* * * *
Norma Schaff, in her mid-fifties and razor-sharp of mind and wit, was made of sterner stuff than Janine Taylor. At least Bette would have sworn to that before Norma Schaff had to face Paul Monroe. She lasted two-and-a-half days.
To finish out the week, Bette tried a new approach, sending Jonathan Roiter. He finished out the day, which Darla termed a moral victory, and then said he’d rather swab toilets than go back Monday morning.
“Paul Monroe’s on line three,” Darla announced as she held open the door for Jonathan’s departure. “And before you tell me to take this call, too, I think you should know that he said he wants to talk to you this time.”
Bette stared at the phone a moment, then looked up at her assistant and friend. “I don’t understand it, Darla.”
“Me either, but I think the only way we’re ever going to have a shot at understanding it is if you get an explanation from him. You know the odd thing is, he sounds perfectly charming on the telephone. I wonder what he’s doing to these people.”

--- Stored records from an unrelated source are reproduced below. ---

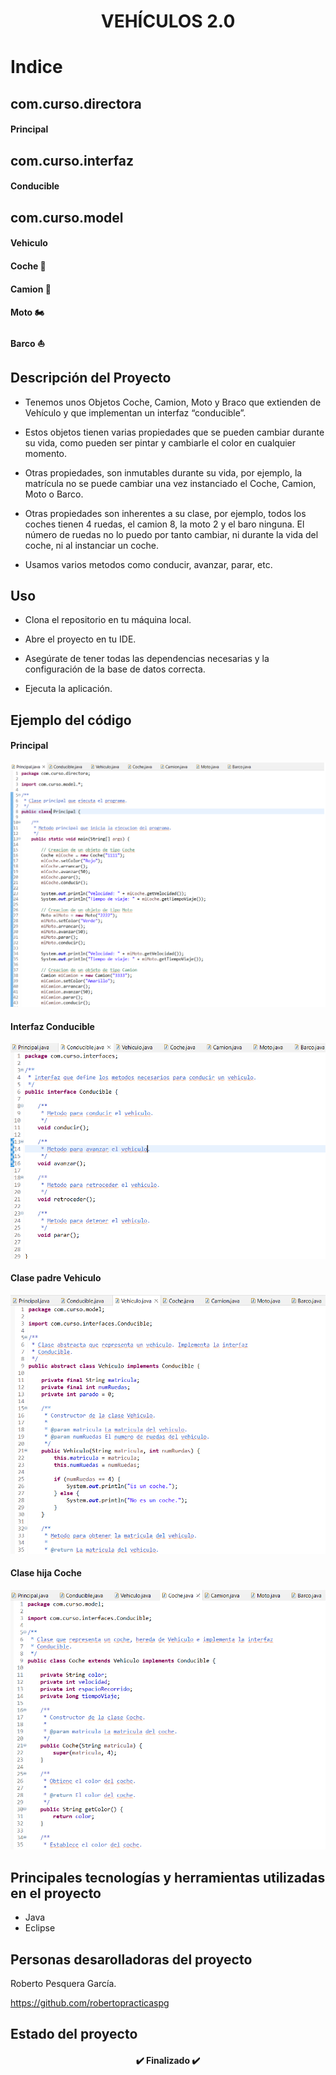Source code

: <h1 align="center">VEHÍCULOS 2.0</h1>

# Indice


## com.curso.directora
#### Principal

## com.curso.interfaz
#### Conducible 

## com.curso.model
#### Vehiculo
#### Coche 🚙
#### Camion 🚚
#### Moto 🏍️
#### Barco ⛵



## Descripción del Proyecto
- Tenemos unos Objetos Coche, Camion, Moto y Braco que extienden de Vehículo y que implementan un interfaz “conducible”.

- Estos objetos tienen varias propiedades que se pueden cambiar durante su vida, como pueden ser  pintar y cambiarle el color en cualquier momento.
 
- Otras propiedades, son inmutables durante su vida, por ejemplo, la matrícula no se puede cambiar una vez instanciado el Coche, Camion, Moto o Barco.

- Otras propiedades son inherentes a su clase, por ejemplo, todos los coches tienen 4 ruedas, el camion 8, la moto 2 y el baro ninguna. El número de ruedas no lo puedo por tanto cambiar, ni durante la vida del coche, ni al instanciar un coche.

- Usamos varios metodos como conducir, avanzar, parar, etc.



## Uso
  
- Clona el repositorio en tu máquina local.

- Abre el proyecto en tu IDE.

- Asegúrate de tener todas las dependencias necesarias y la configuración de la base de datos correcta.

- Ejecuta la aplicación.




## Ejemplo del código

#### Principal

![Ejemplo del código](https://github.com/robertopracticaspg/Ejerciciomejora/blob/main/Sin%20t%C3%ADtulo.png)

#### Interfaz Conducible

![Ejemplo del código](https://github.com/robertopracticaspg/Ejerciciomejora/blob/main/conducible.png)

#### Clase padre Vehiculo

![Ejemplo del código](https://github.com/robertopracticaspg/Ejerciciomejora/blob/main/vehiculo.png)


#### Clase hija Coche

![Ejemplo del código](https://github.com/robertopracticaspg/Ejerciciomejora/blob/main/coche.png)

## Principales tecnologías y herramientas utilizadas en el proyecto

- Java
- Eclipse



## Personas desarolladoras del proyecto

Roberto Pesquera García.

https://github.com/robertopracticaspg

  
  
  ## Estado del proyecto

<h4 align="center">
✔️ Finalizado ✔️
</h4>
</h4>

Bette waited until the door closed, took a deep breath that should have steadied her more than it did, then picked up the phone.
“Hello?”
“Hi, Bette. How are you? It’s good to hear your voice. Have you had a nice week?”
Darla was right. He sounded perfectly charming. Pure irritation swept aside uncertainty.
“I’ve had an absolutely miserable week, as you well know since you are directly and solely responsible for it. What have you been doing to those people we send to your office?”
“Me? Nothing. I haven’t laid a hand on a single one of them. Why?”
Nobody could sound that innocent and really be innocent. “Why! Because we’ve had three of our best people come back this week—three people in one week! —saying they would never work for you again.”
“Oh, that.”
“Yes, that!”
“It’s just that I’ve been feeling sort of crazy this week—”
“The feeling’s mutual.”
She knew he heard her, but he ignored it.
“But my feeling crazy’s easy enough to fix.”
“Oh, really. How do you suggest we fix it?”
No, no, no, Bette! Her brain listened, aghast, at the opening her mouth had given him, and she braced to be run over by the Mack truck he would surely drive through it. She could have sworn the phone line hummed with his glee.
“Go out with me.”
As Mack trucks went, that wasn’t so bad. A mere four-ton—or four-word—model. But he didn’t fool her. This truck was just the lead vehicle in a caravan. Because after going out, there would be talking and laughing, then holding hands, kissing in the moonlight, embracing in the dark and who knew what else... Only she did know what else. Just the thought of it changed the pattern of her breathing and heartbeat. And that was the problem. If she went out with Paul Monroe. the man most likely to be named least likely to be her type of man, she could fall for him hard. More than she already had. She had to be firm. “No!”
“You don’t have to shout.”
She might have overdone the firmness, but she hadn’t actually shouted. “I didn’t shout.”
“Could have fooled me,” he grumbled, and to her dismay she felt her lips quirk up in a smile.
“No,” she repeated, definitely not a shout this time, perhaps because the word was mostly aimed at herself.
“I heard you the first time.” Something in his voice made Bette put a hand to her throat, made her want to take all the words back and erase that—was it pain?—from his voice. “All right, so you don’t want to go out with me.” Yes, I do want to go out with you, she thought, but I won’t. I can’t. “Then I guess you’ll just have to send another temporary assistant Monday morning.”
Whatever she’d heard in his voice had disappeared. His last words were almost cheerful. She swallowed, hard. “Yes, we’ll send you another new assistant Monday morning.”
“Fine.”
“Fine.”
“Have a nice weekend, Bette.”
“You, too, Paul. Goodbye.”
She hung up, but left her hand on the receiver. She knew she’d have an absolutely miserable weekend—for the same reason she’d had a miserable week.